Opinion
2014-06-20
David J. Farrugia, Public Defender, Lockport (Joseph G. Frazier of Counsel), for Defendant–Appellant. Michael J. Violante, District Attorney, Lockport (Laura T. Bittner of Counsel), for Respondent.
David J. Farrugia, Public Defender, Lockport (Joseph G. Frazier of Counsel), for Defendant–Appellant. Michael J. Violante, District Attorney, Lockport (Laura T. Bittner of Counsel), for Respondent.

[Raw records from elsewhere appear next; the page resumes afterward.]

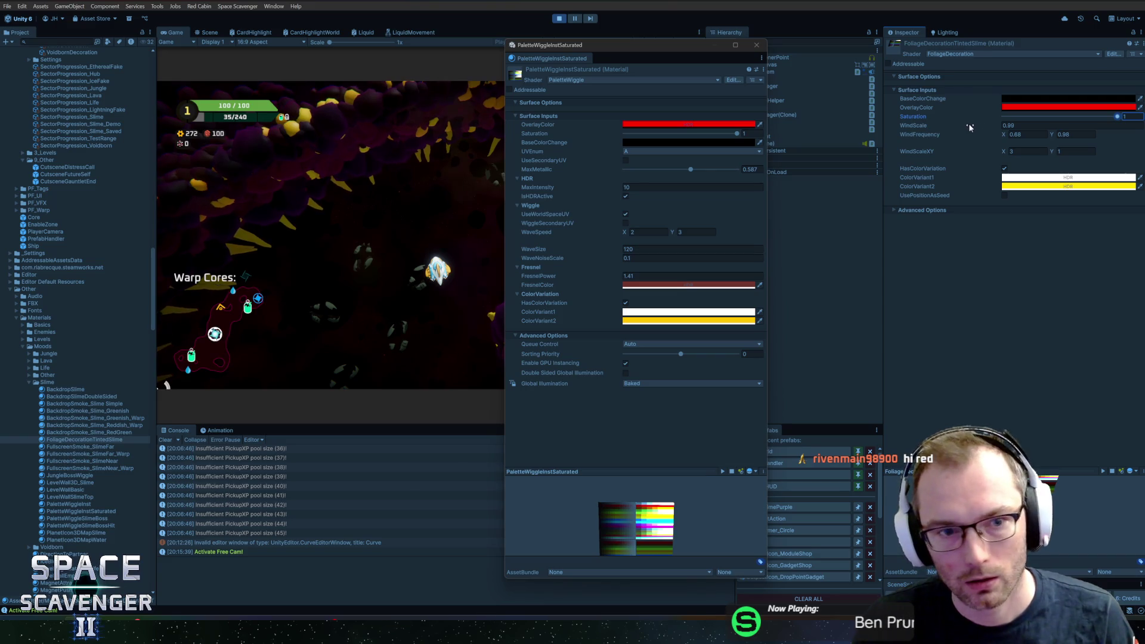
pyautogui.moveTo(968, 127)
pyautogui.mouseDown()
pyautogui.moveTo(1001, 127)
pyautogui.moveTo(88, 129)
pyautogui.moveTo(851, 127)
pyautogui.moveTo(434, 99)
pyautogui.mouseUp()
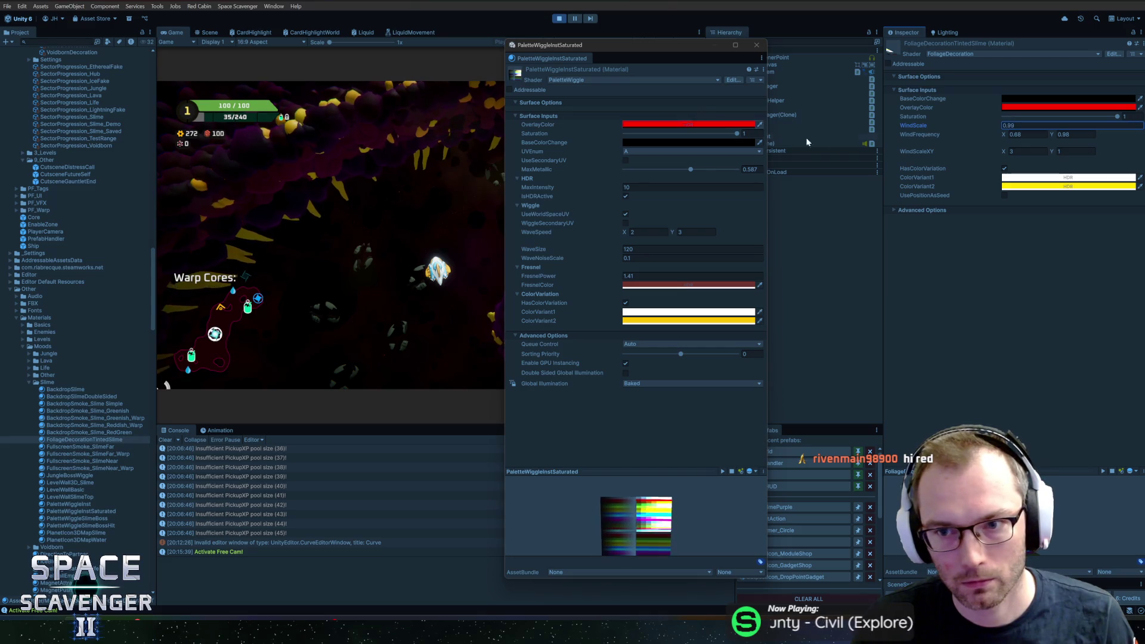
pyautogui.press('Escape')
pyautogui.press('Tab')
pyautogui.write('3')
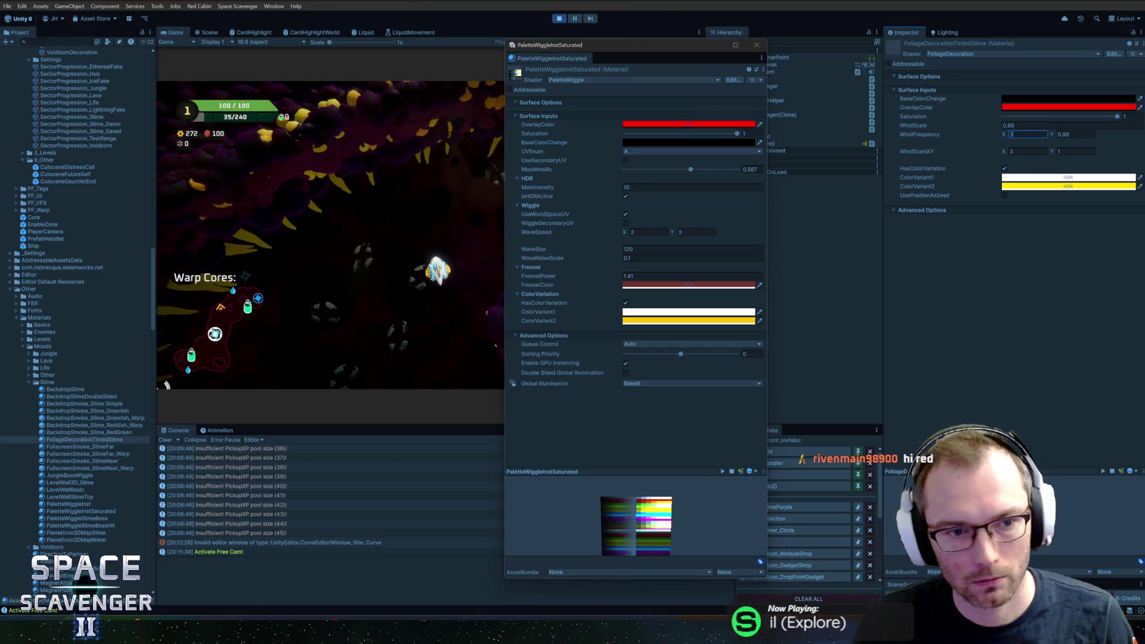
pyautogui.click(1076, 135)
pyautogui.write('76')
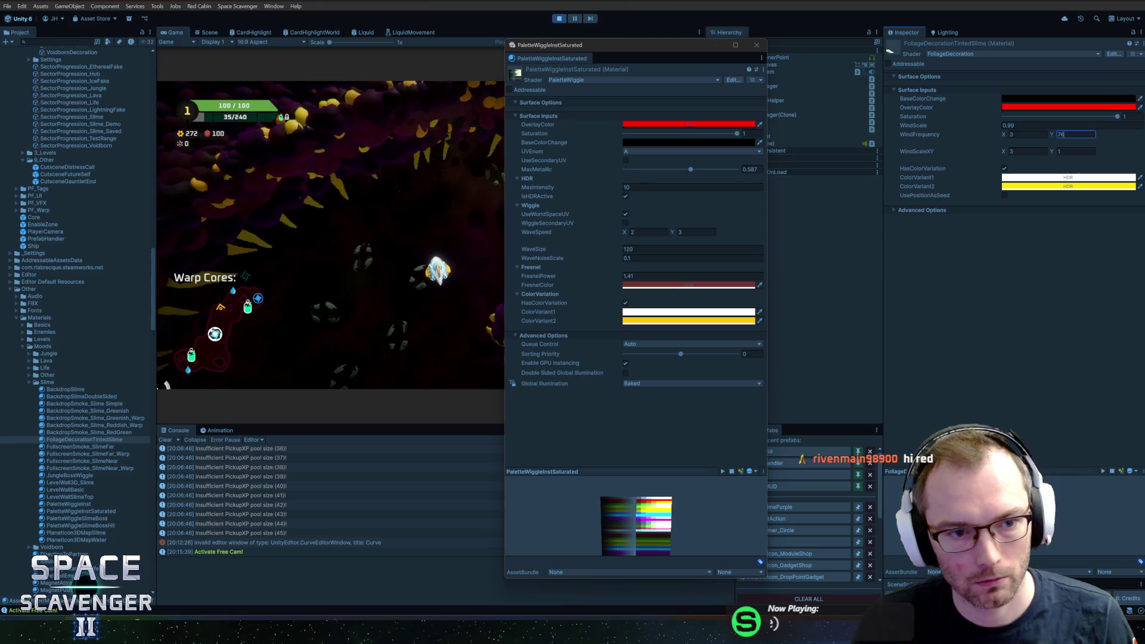
pyautogui.press('Escape')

PRESENT: SMITH, J.P., CENTRA, CARNI, WHALEN, and DeJOSEPH, JJ.
MEMORANDUM:
Defendant appeals from a judgment convicting him upon his plea of guilty of criminal possession of stolen property in the fourth degree (Penal Law § 165.45[1] ). Defendant contends that his plea was not knowingly, voluntarily, and intelligently entered because he did not admit a necessary element of the crime—that he knew that the property was stolen—during the plea allocution, and that County Court erred in denying his motion to withdraw the plea on that ground. Defendant's contention is actually a challenge to the factual sufficiency of the plea allocution that is encompassed by the valid waiver of the right to appeal ( see People v. Topolski, 106 A.D.3d 1532, 1533, 964 N.Y.S.2d 450,lv. denied21 N.Y.3d 1020, 971 N.Y.S.2d 503, 994 N.E.2d 399;People v. Daniels, 59 A.D.3d 943, 943, 872 N.Y.S.2d 335,lv. denied12 N.Y.3d 852, 881 N.Y.S.2d 664, 909 N.E.2d 587;see generally People v. Villar, 115 A.D.3d 1361, 1361, 982 N.Y.S.2d 804).
It is hereby ORDERED that the judgment so appealed from is unanimously affirmed.